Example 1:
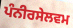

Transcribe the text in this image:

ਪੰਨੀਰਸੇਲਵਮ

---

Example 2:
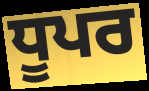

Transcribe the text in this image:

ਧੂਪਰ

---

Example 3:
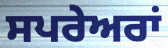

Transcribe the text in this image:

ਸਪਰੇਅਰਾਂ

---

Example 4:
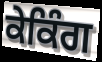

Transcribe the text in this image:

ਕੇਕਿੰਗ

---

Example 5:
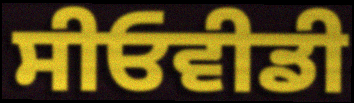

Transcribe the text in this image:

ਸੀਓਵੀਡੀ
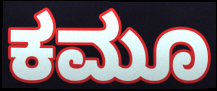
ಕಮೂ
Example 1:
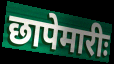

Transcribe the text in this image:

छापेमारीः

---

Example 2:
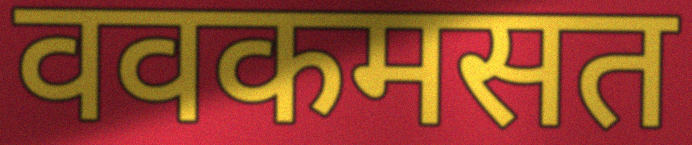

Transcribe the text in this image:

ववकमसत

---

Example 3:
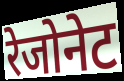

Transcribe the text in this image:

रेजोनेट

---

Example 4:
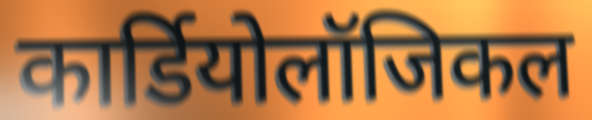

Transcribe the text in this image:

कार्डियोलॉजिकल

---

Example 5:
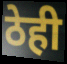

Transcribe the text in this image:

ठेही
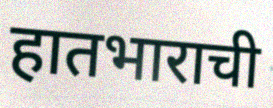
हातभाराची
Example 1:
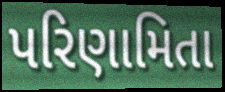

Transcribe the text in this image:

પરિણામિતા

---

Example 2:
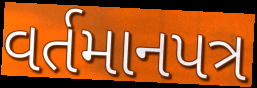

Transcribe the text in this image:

BRIEF » All entries above are to be reproduced exactly, with no pictures.

OUTPUT FOR THIS EXERCISE »
Example 1:

Transcribe the text in this image:

ਪੰਨੀਰਸੇਲਵਮ

---

Example 2:

Transcribe the text in this image:

ਧੂਪਰ

---

Example 3:

Transcribe the text in this image:

ਸਪਰੇਅਰਾਂ

---

Example 4:

Transcribe the text in this image:

ਕੇਕਿੰਗ

---

Example 5:

Transcribe the text in this image:

ਸੀਓਵੀਡੀ
ಕಮೂ
Example 1:

Transcribe the text in this image:

छापेमारीः

---

Example 2:

Transcribe the text in this image:

ववकमसत

---

Example 3:

Transcribe the text in this image:

रेजोनेट

---

Example 4:

Transcribe the text in this image:

कार्डियोलॉजिकल

---

Example 5:

Transcribe the text in this image:

ठेही
हातभाराची
Example 1:

Transcribe the text in this image:

પરિણામિતા

---

Example 2:

Transcribe the text in this image:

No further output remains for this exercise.